L’article du 19 juin 1978 intitulé « La faute à Rousseau » affirme ainsi, après avoir rappelé que Jean-Jacques cherche ailleurs que dans les traditions religieuses la manière de constituer une société non pas à partir de corps, mais d’individus : « Son angoisse, c’est ce qu’on pourrait appeler le paradoxe de la démocratie, l’écart entre les principes du social et l’aliénation des hommes (…). Bien loin de l’abolir, ceux qui se sont battus sous le drapeau marxiste n’ont fait que l’illustrer. C’est pourquoi Jean-Jacques nous parle toujours comme un frère génial qui aurait, le premier, donné les termes de la tragédie . »

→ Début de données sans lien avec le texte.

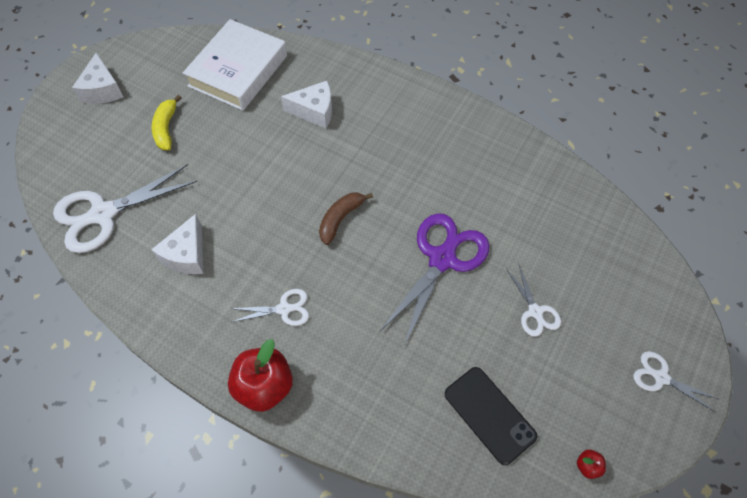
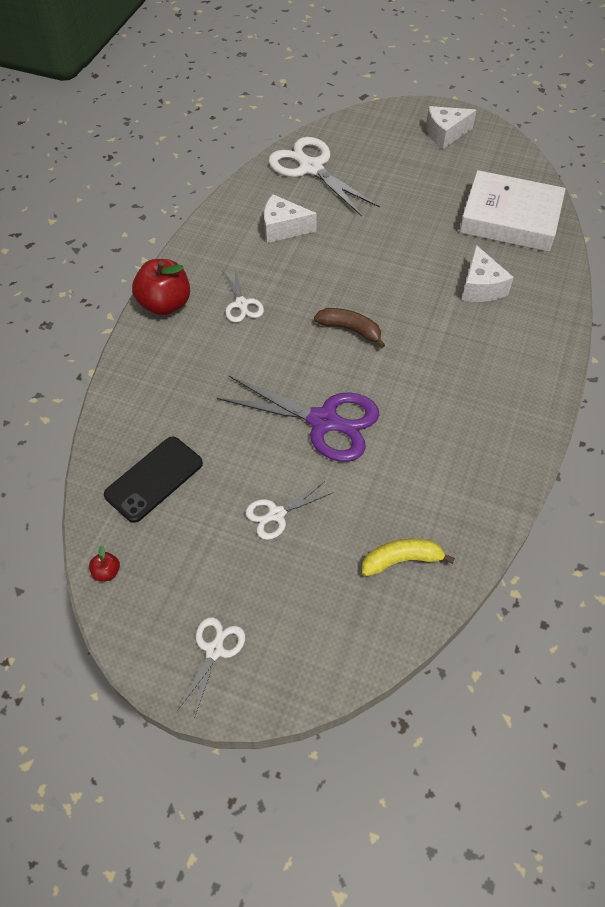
camera: 80 degrees right, 5 degrees down
(166, 128) = (417, 184): yellow banana -> yellow banana (402, 560)

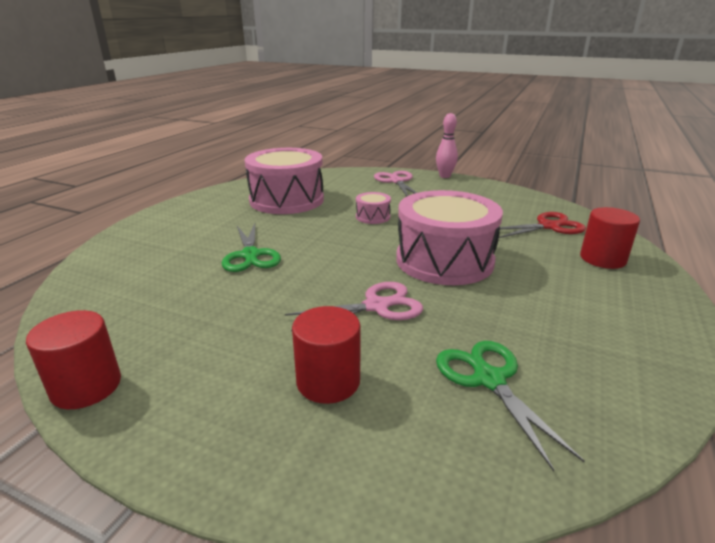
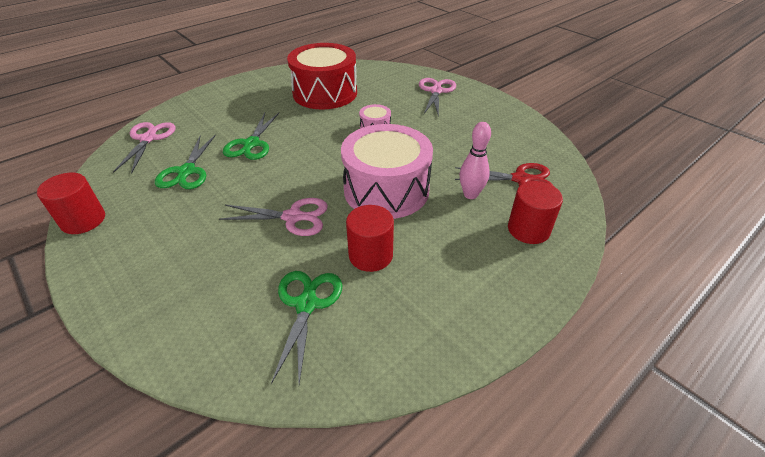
camera: 25 degrees right, 15 degrees up
(102, 278) = (148, 139): none -> pink scissors
(194, 297) = (187, 171): none -> green scissors
(287, 200) = (325, 93): pink drum -> red drum
(328, 381) = (207, 266): red cylinder -> red cylinder (370, 255)
(445, 176) = (488, 94): pink bowling pin -> pink bowling pin (470, 194)

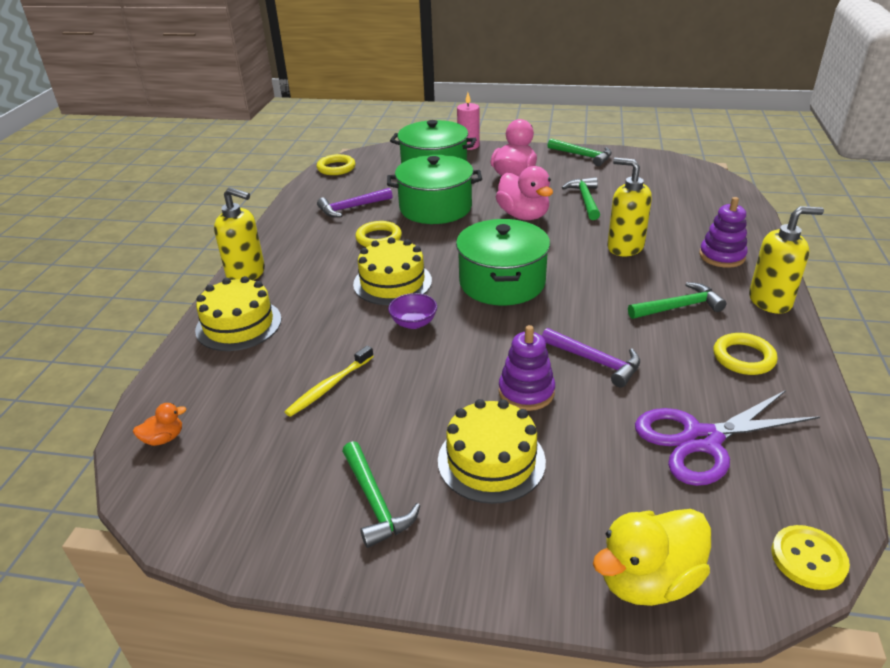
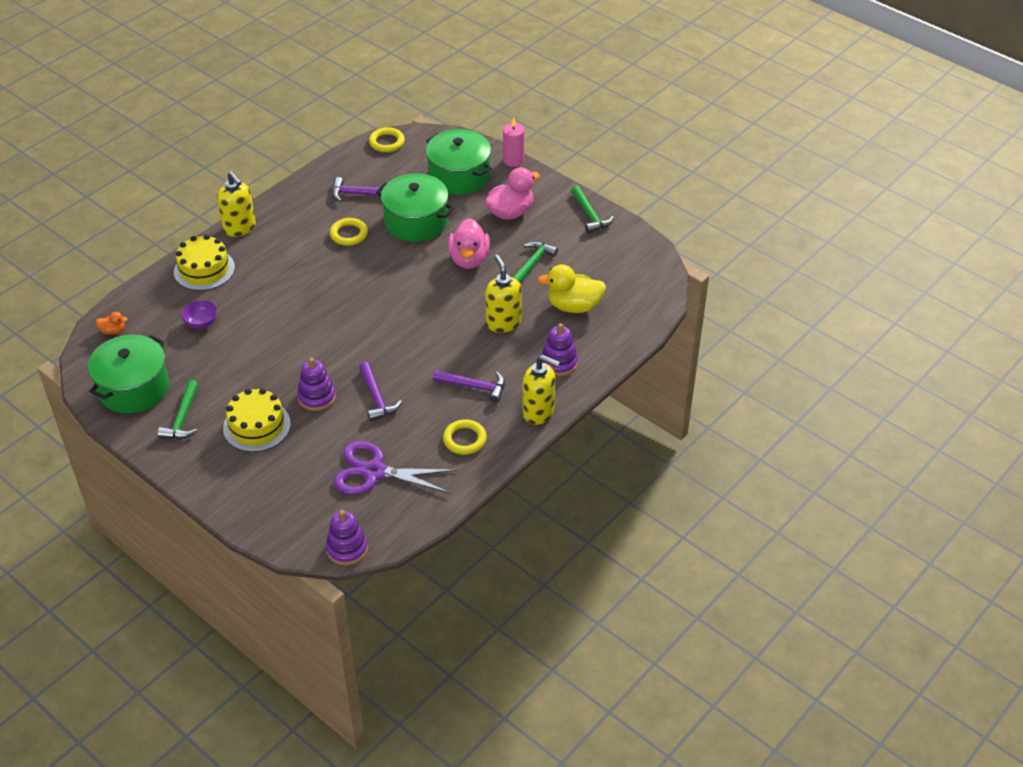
camera: 30 degrees right, 10 degrees up
(329, 386) = (217, 340): yellow toothbrush -> none
(392, 282) = (321, 279): yellow cake -> none
(414, 323) = (303, 318): purple bowl -> purple bowl (201, 322)
(502, 282) = (388, 312): green pot -> green pot (133, 388)
(648, 580) = (265, 517): yellow duck -> yellow duck (573, 306)
(679, 307) = (475, 387): green hammer -> purple hammer
(808, 559) = (347, 549): yellow button -> purple stacking toy

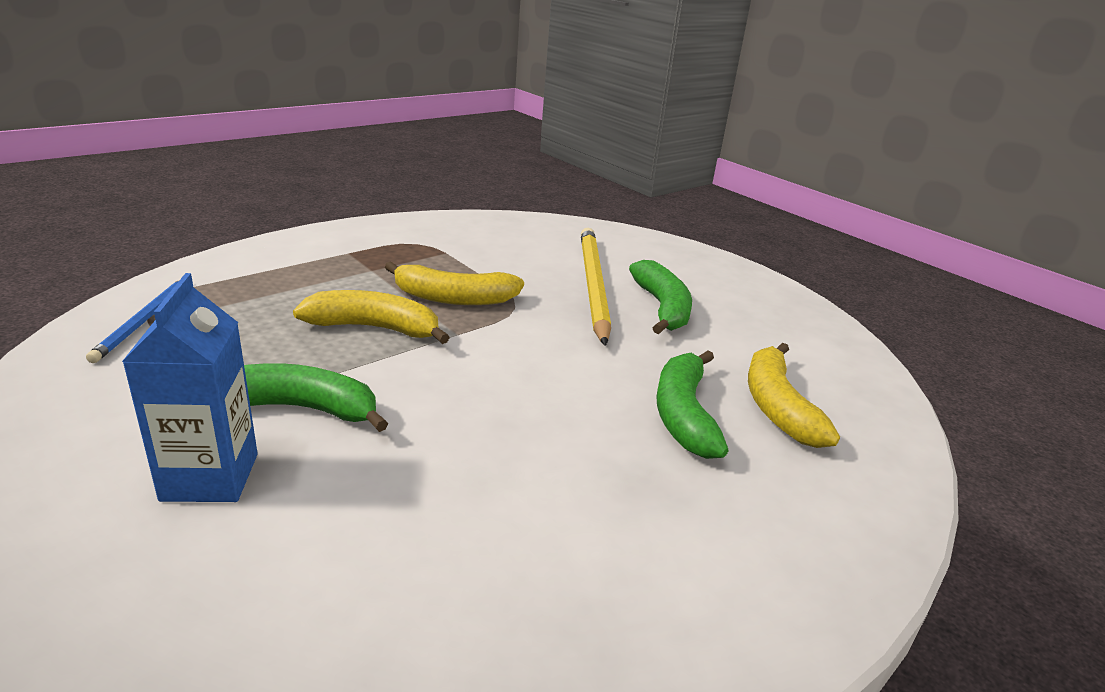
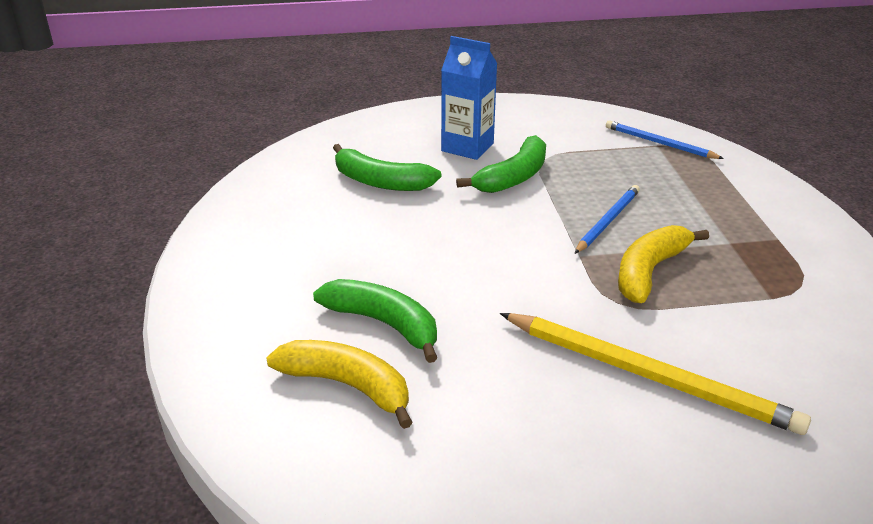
camera: 125 degrees right, 5 degrees up
(375, 328) = (608, 221): yellow banana -> blue pencil
(662, 308) = (568, 407): green banana -> green banana (380, 182)

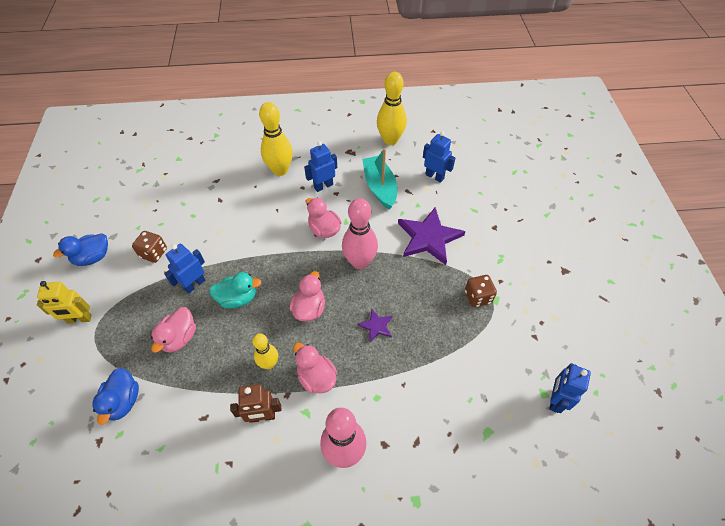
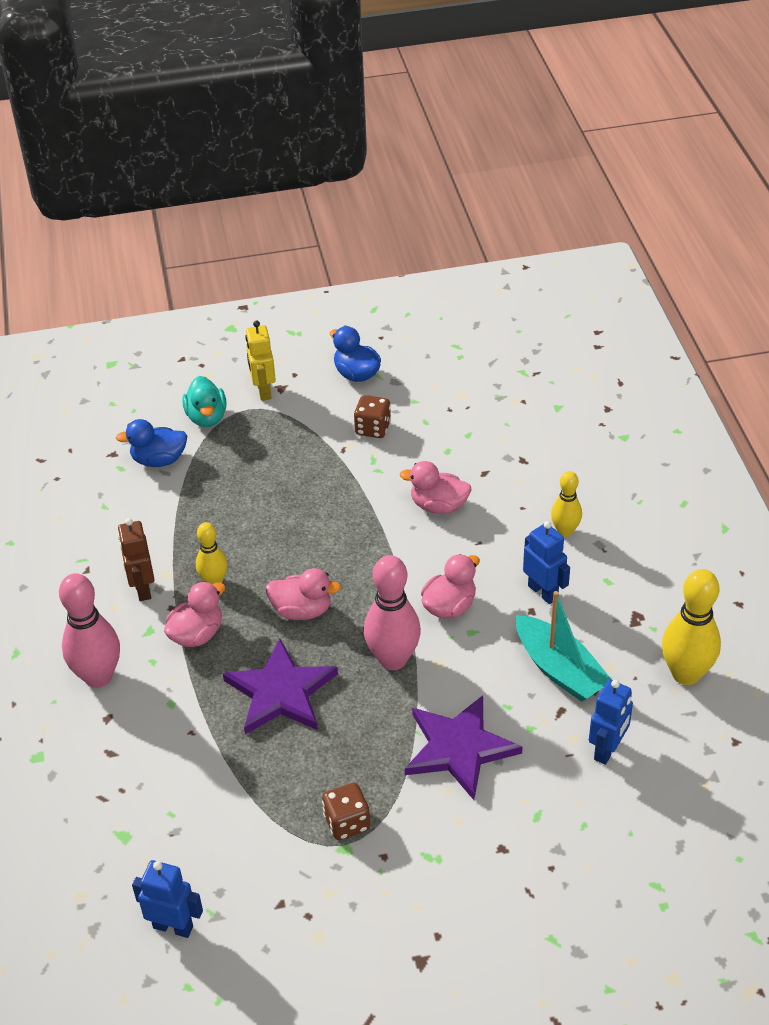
camera: 85 degrees right, 10 degrees down
(179, 338) = (245, 487): pink duck -> pink duck (438, 506)
(194, 284) = (327, 481): blue robot -> none
(237, 298) = (310, 530): turquoise duck -> turquoise duck (207, 417)
(280, 170) = (565, 531): yellow bowling pin -> yellow bowling pin, size x0.59
(376, 326) = (280, 692): purple star -> purple star, size x2.11
(380, 187) = (559, 669): turquoise boat -> turquoise boat turned 75 degrees clockwise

Personne n’abolit cette tension : je la crois motrice et tragique en même temps, et j’aurais même tendance à lui donner une valeur universelle. Elle prend bien d’autres formes, cette question toujours posée, pas seulement celle de la dialectique tocquevillienne entre égalité et liberté. Elle travaille de partout ce vieux monde qu’il ne s’agit pas tant de « changer », comme le proclame la communication politique la plus charlatanesque, que d’assumer pour y œuvrer. La liberté est à la fois irremplaçable et en quête permanente d’un contenu, l’individu en même temps toujours menacé d’être asservi et toujours en quête de relations avec les autres… Fin de la politique ? Non, elle est bien consubstantielle à l’humanité. Seule le dandysme dépressif peut nous faire croire que les débats les plus passionnants sont derrière nous.